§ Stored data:
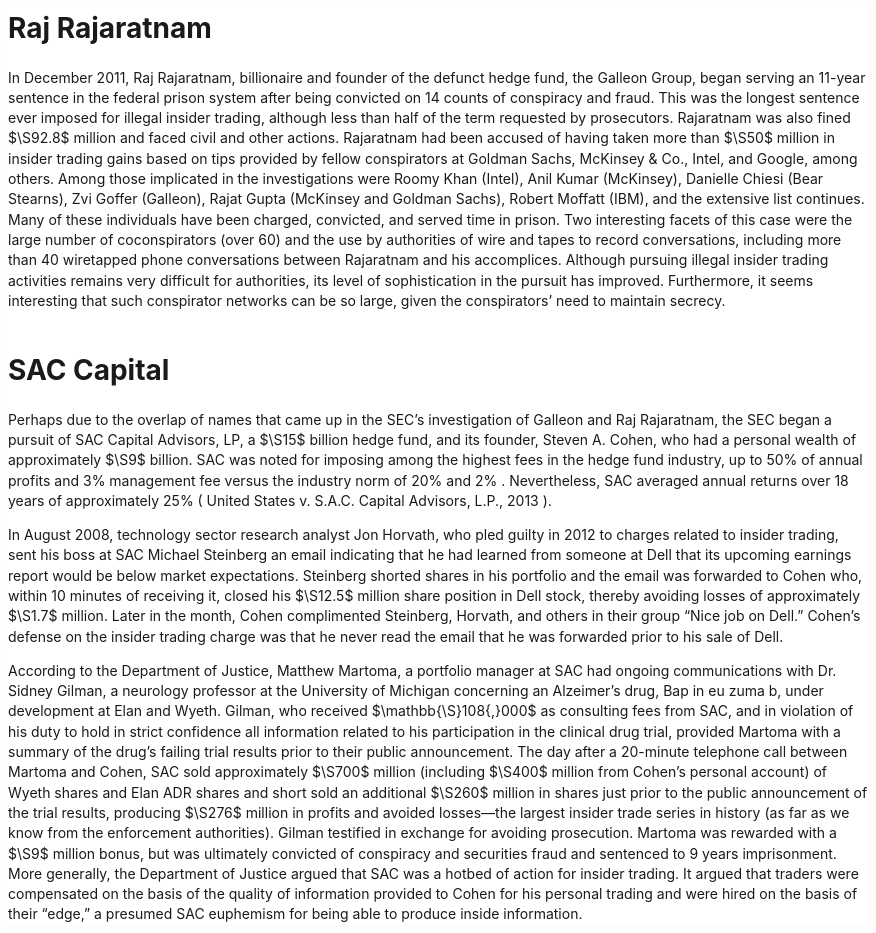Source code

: # Raj Rajaratnam  

In December 2011, Raj Rajaratnam, billionaire and founder of the defunct hedge fund, the Galleon Group, began serving an 11-year sentence in the federal prison system after being convicted on 14 counts of conspiracy and fraud. This was the longest sentence ever imposed for illegal insider trading, although less than half of the term requested by prosecutors. Rajaratnam was also fined   $\S92.8$   million and faced civil and other actions. Rajaratnam had been accused of having taken more than   $\S50$   million in insider trading gains based on tips provided by fellow conspirators at Goldman Sachs, McKinsey & Co., Intel, and Google, among others. Among those implicated in the investigations were Roomy Khan (Intel), Anil Kumar (McKinsey), Danielle Chiesi (Bear Stearns), Zvi Goffer (Galleon), Rajat Gupta (McKinsey and Goldman Sachs), Robert Moffatt (IBM), and the extensive list continues. Many of these individuals have been charged, convicted, and served time in prison. Two interesting facets of this case were the large number of coconspirators (over 60) and the use by authorities of wire and tapes to record conversations, including more than 40 wiretapped phone conversations between Rajaratnam and his accomplices.   Although pursuing illegal insider trading activities remains very difficult for authorities, its level of sophistication in the pursuit has improved. Furthermore, it seems interesting that such conspirator networks can be so large, given the conspirators’ need to maintain secrecy.  
# SAC Capital  

Perhaps due to the overlap of names that came up in the SEC’s investigation of Galleon and Raj Rajaratnam, the SEC began a pursuit of SAC Capital Advisors, LP, a   $\S15$   billion hedge fund, and its founder, Steven A. Cohen, who had a personal wealth of approximately   $\S9$   billion. SAC was noted for imposing among the highest fees in the hedge fund industry, up to  $50\%$   of annual profits and  $3\%$   management fee versus the industry norm of   $20\%$   and   $2\%$  . Nevertheless, SAC averaged annual returns over 18 years of approximately  $25\%$   ( United States v. S.A.C. Capital Advisors, L.P., 2013 ).  

In August 2008, technology sector research analyst Jon Horvath, who pled guilty in 2012 to charges related to insider trading, sent his boss at SAC Michael Steinberg an email indicating that he had learned from someone at Dell that its upcoming earnings report would be below market expectations. Steinberg shorted shares in his portfolio and the email was forwarded to Cohen who, within 10 minutes of receiving it, closed his  $\S12.5$   million share position in Dell stock, thereby avoiding losses of approximately   $\S1.7$   million. Later in the month, Cohen complimented Steinberg, Horvath, and others in their group “Nice job on Dell.” Cohen’s defense on the insider trading charge was that he never read the email that he was forwarded prior to his sale of Dell.  

According to the Department of Justice, Matthew Martoma, a portfolio manager at SAC had ongoing communications with Dr. Sidney Gilman, a neurology professor at the University of Michigan concerning an Alzeimer’s drug, Bap in eu zuma b, under development at Elan and Wyeth. Gilman, who received   $\mathbb{\S}108{,}000$   as consulting fees from SAC, and in violation of his duty to hold in strict confidence all information related to his participation in the clinical drug trial, provided Martoma with a summary of the drug’s failing trial results prior to their public announcement. The day after a 20-minute telephone call between Martoma and Cohen, SAC sold approximately   $\S700$   million (including   $\S400$   million from Cohen’s personal account) of Wyeth shares and Elan ADR shares and short sold an additional   $\S260$   million in shares just prior to the public announcement of the trial results, producing   $\S276$   million in profits and avoided losses—the largest insider trade series in history (as far as we know from the enforcement authorities). Gilman testified in exchange for avoiding prosecution. Martoma was rewarded with a   $\S9$   million bonus, but was ultimately convicted of conspiracy and securities fraud and sentenced to 9 years imprisonment.  
More generally, the Department of Justice argued that SAC was a hotbed of action for insider trading. It argued that traders were compensated on the basis of the quality of information provided to Cohen for his personal trading and were hired on the basis of their “edge,” a presumed SAC euphemism for being able to produce inside information.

§ WHAT YOU ARE ASKED TO DO:
Output the data above exactly. Drop every picture.

§ EXERCISE RESPONSE:
Source code

: # Raj Rajaratnam  

In December 2011, Raj Rajaratnam, billionaire and founder of the defunct hedge fund, the Galleon Group, began serving an 11-year sentence in the federal prison system after being convicted on 14 counts of conspiracy and fraud. This was the longest sentence ever imposed for illegal insider trading, although less than half of the term requested by prosecutors. Rajaratnam was also fined   $\S92.8$   million and faced civil and other actions. Rajaratnam had been accused of having taken more than   $\S50$   million in insider trading gains based on tips provided by fellow conspirators at Goldman Sachs, McKinsey & Co., Intel, and Google, among others. Among those implicated in the investigations were Roomy Khan (Intel), Anil Kumar (McKinsey), Danielle Chiesi (Bear Stearns), Zvi Goffer (Galleon), Rajat Gupta (McKinsey and Goldman Sachs), Robert Moffatt (IBM), and the extensive list continues. Many of these individuals have been charged, convicted, and served time in prison. Two interesting facets of this case were the large number of coconspirators (over 60) and the use by authorities of wire and tapes to record conversations, including more than 40 wiretapped phone conversations between Rajaratnam and his accomplices.   Although pursuing illegal insider trading activities remains very difficult for authorities, its level of sophistication in the pursuit has improved. Furthermore, it seems interesting that such conspirator networks can be so large, given the conspirators’ need to maintain secrecy.  
# SAC Capital  

Perhaps due to the overlap of names that came up in the SEC’s investigation of Galleon and Raj Rajaratnam, the SEC began a pursuit of SAC Capital Advisors, LP, a   $\S15$   billion hedge fund, and its founder, Steven A. Cohen, who had a personal wealth of approximately   $\S9$   billion. SAC was noted for imposing among the highest fees in the hedge fund industry, up to  $50\%$   of annual profits and  $3\%$   management fee versus the industry norm of   $20\%$   and   $2\%$  . Nevertheless, SAC averaged annual returns over 18 years of approximately  $25\%$   ( United States v. S.A.C. Capital Advisors, L.P., 2013 ).  

In August 2008, technology sector research analyst Jon Horvath, who pled guilty in 2012 to charges related to insider trading, sent his boss at SAC Michael Steinberg an email indicating that he had learned from someone at Dell that its upcoming earnings report would be below market expectations. Steinberg shorted shares in his portfolio and the email was forwarded to Cohen who, within 10 minutes of receiving it, closed his  $\S12.5$   million share position in Dell stock, thereby avoiding losses of approximately   $\S1.7$   million. Later in the month, Cohen complimented Steinberg, Horvath, and others in their group “Nice job on Dell.” Cohen’s defense on the insider trading charge was that he never read the email that he was forwarded prior to his sale of Dell.  

According to the Department of Justice, Matthew Martoma, a portfolio manager at SAC had ongoing communications with Dr. Sidney Gilman, a neurology professor at the University of Michigan concerning an Alzeimer’s drug, Bap in eu zuma b, under development at Elan and Wyeth. Gilman, who received   $\mathbb{\S}108{,}000$   as consulting fees from SAC, and in violation of his duty to hold in strict confidence all information related to his participation in the clinical drug trial, provided Martoma with a summary of the drug’s failing trial results prior to their public announcement. The day after a 20-minute telephone call between Martoma and Cohen, SAC sold approximately   $\S700$   million (including   $\S400$   million from Cohen’s personal account) of Wyeth shares and Elan ADR shares and short sold an additional   $\S260$   million in shares just prior to the public announcement of the trial results, producing   $\S276$   million in profits and avoided losses—the largest insider trade series in history (as far as we know from the enforcement authorities). Gilman testified in exchange for avoiding prosecution. Martoma was rewarded with a   $\S9$   million bonus, but was ultimately convicted of conspiracy and securities fraud and sentenced to 9 years imprisonment.  
More generally, the Department of Justice argued that SAC was a hotbed of action for insider trading. It argued that traders were compensated on the basis of the quality of information provided to Cohen for his personal trading and were hired on the basis of their “edge,” a presumed SAC euphemism for being able to produce inside information.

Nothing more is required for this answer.